**Task**
From the first line to the last, copy the material exactly and leave the pictures out.
[Opening Available data section]
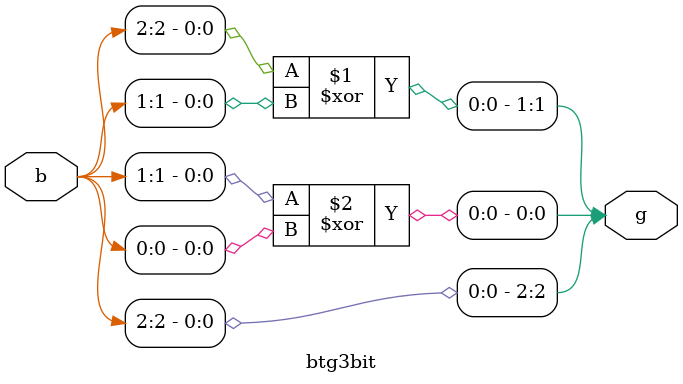
<source format=v>
`timescale 1ns / 1ps
module btg3bit(g, b);
	input [2:0]b;
	output [2:0]g;
	
	buf buf1(g[2], b[2]);
	xor xor1(g[1], b[2], b[1]);
	xor xor2(g[0], b[1], b[0]);


endmodule

</source>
[Closing Available data section]
**Task output**
<source format=v>
`timescale 1ns / 1ps
module btg3bit(g, b);
	input [2:0]b;
	output [2:0]g;
	
	buf buf1(g[2], b[2]);
	xor xor1(g[1], b[2], b[1]);
	xor xor2(g[0], b[1], b[0]);


endmodule

</source>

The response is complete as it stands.